Domestic violence is not represented by an episode of violence, but rather by a pattern of control and dominance that may include physical violence. An “effective” batterer can maintain a very damaging pattern of control and violence using isolation, threats, intimidation, the pets or children as leverage, monitoring behaviors and others and never perpetrate violence. As someone who spent years working with men who batter, it was not at all uncommon for the men to have been able to establish a pattern of dominance with random acts of violence, along with a gesture or facial expression. His partner (female or male) learns the tone of voice, body posture, facial expression, gesture… that has been associated with the violence and responds in ways to reduce their risk of getting hit.  For example, one man I worked with was particularly brutal. According to them both he never actually engaged in physical violence. He did engage in routine and brutal name-calling and put downs, isolation (including taking the phone with him while from their rural and isolated home when he would leave), tracking her whereabout (monitoring the car’s odometer when she would use it), threats, intimidation and other tactics up to and including cleaning his gun while glaring at her.  They lived on a 100+ acre ranch. He didn’t have to hit her to maintain power and control. And the damage he perpetrated was every bit as severe as if he had engaged in actual physical violence. But the statistics I cited at the beginning of this piece do not reflect her as having experienced domestic violence. While this was an extreme case, it certainly is not unheard of. If you visit any local domestic violence shelter and ask around, you’ll no doubt here dozens of stories similar to this one. And you’ll be hard pressed to hear of the woman partner perpetrating this range of intimidation and dominance.  
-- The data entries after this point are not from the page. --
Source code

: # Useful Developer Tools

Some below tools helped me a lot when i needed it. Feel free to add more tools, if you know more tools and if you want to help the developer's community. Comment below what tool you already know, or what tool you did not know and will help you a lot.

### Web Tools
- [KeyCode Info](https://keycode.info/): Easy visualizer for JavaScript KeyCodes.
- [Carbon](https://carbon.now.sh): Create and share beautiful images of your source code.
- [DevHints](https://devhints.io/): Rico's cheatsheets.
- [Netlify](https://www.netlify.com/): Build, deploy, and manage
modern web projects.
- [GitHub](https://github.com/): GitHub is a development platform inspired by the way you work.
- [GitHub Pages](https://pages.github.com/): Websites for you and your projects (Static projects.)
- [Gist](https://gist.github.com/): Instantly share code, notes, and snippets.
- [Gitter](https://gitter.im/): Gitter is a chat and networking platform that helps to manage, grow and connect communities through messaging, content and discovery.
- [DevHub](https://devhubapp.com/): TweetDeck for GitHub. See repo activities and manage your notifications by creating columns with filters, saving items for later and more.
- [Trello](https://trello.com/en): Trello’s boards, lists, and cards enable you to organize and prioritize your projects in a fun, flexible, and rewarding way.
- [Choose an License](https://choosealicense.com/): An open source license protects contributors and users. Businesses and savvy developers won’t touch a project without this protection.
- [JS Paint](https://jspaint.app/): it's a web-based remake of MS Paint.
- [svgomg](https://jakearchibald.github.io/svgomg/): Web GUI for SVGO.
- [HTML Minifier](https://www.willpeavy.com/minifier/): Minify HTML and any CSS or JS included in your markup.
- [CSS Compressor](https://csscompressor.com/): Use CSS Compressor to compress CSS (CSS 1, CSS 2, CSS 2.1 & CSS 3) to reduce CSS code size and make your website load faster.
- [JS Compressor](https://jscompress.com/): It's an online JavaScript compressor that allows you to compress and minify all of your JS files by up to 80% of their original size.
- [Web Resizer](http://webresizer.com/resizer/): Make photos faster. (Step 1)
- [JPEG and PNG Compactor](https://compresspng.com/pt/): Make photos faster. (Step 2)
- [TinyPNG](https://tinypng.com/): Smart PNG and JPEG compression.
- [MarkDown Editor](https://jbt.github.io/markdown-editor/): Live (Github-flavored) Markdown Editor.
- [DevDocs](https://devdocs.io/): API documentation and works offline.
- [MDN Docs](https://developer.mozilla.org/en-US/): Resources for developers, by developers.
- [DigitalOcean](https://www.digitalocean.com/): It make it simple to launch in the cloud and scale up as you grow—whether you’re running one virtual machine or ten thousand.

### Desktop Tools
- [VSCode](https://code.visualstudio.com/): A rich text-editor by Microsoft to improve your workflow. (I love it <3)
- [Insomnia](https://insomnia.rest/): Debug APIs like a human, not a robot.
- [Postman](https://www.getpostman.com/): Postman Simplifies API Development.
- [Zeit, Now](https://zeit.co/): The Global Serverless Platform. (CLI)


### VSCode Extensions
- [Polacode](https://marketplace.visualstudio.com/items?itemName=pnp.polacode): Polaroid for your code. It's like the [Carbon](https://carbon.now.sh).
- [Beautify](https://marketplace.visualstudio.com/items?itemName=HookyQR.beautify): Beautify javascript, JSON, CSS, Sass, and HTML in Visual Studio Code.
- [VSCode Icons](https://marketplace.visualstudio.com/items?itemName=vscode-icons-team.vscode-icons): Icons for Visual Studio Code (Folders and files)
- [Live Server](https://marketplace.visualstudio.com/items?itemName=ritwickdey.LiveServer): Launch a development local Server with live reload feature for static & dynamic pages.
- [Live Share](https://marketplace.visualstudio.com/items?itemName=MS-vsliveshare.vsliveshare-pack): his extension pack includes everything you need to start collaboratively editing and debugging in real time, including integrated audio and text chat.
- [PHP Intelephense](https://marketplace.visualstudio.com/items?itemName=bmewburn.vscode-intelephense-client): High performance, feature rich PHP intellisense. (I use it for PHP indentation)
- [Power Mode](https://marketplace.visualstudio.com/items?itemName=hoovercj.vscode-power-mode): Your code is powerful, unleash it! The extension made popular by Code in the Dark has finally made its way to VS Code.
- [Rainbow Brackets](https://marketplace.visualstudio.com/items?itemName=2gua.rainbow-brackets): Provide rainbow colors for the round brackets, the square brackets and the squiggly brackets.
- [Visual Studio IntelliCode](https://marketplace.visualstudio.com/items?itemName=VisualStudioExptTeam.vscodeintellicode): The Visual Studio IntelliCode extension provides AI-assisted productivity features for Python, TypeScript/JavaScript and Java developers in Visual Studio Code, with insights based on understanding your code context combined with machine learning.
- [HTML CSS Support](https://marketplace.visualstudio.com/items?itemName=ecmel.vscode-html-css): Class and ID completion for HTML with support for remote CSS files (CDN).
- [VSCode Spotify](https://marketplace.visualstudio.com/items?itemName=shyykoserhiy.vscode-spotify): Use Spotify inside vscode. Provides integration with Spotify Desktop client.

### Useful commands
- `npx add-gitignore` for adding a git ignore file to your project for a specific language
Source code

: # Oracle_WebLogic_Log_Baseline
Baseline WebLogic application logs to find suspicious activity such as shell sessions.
Which is not to say that woman perpetrated domestic violence is unheard of, or that women perpetrating violence in their relationships is okay. It is to say that gender matters as we seek to understand and prevent domestic violence – and domestic violence is much more complex and nuanced than who hits who. 

Domestic violence is also understood to be gendered by examining domestic violence from another lens – specifically how the threat of domestic or dating violence plays out in how we prepare for dates.  It is common, perhaps universal practice for women to plan for dates with a man with some kind of “safety plan” in mind:  meet at the restaurant or club, have a plan for a friend to call and check in during the date, make sure to have an “exit strategy”, do a safety check on a potential date prior to meeting him for the first time, etc. If (and this is a huge if), men “safety” plan at all for a date with a woman, it’s to be sure he has a condom along with him. women consider ways to keep themselves safe when considering and planning to date us as men, we as men decidedly do not.   

And this matters 

Domestic violence is not perpetrated by all genders equally, does it impact on all genders equally, and we as gendered people do not respond to domestic violence  in equal ways. 

Gender matters how we respond. October is Domestic Violence Awareness and Prevention Month. This year, because of the pandemic, most DV agencies are struggling more than usual. All of us can  and all of us should do more to support your local domestic violence agency: make a donation of $25, 50 or 100; collect some necessary items along with your friends and neighbors (diapers, bus passes, gently used toys, etc.). Find out ways that you can volunteer and be of support. Host an on-line “party” to raise funds and raise support for your local agency. 

As men 

  • talk with your men friends about how you as a group can actively support the necessary services of your local Shelter 
  • Make sure your male friends know that you don’t tolerate domestic violence, and that you are someone they can turn to if and when they feel like they are needing to be more controlling and domineering in their relationships 
  • Support younger men and boys to behave more gender equitably.  

There’s so much more we can do to end domestic violence in our communities.  Now is the time to act!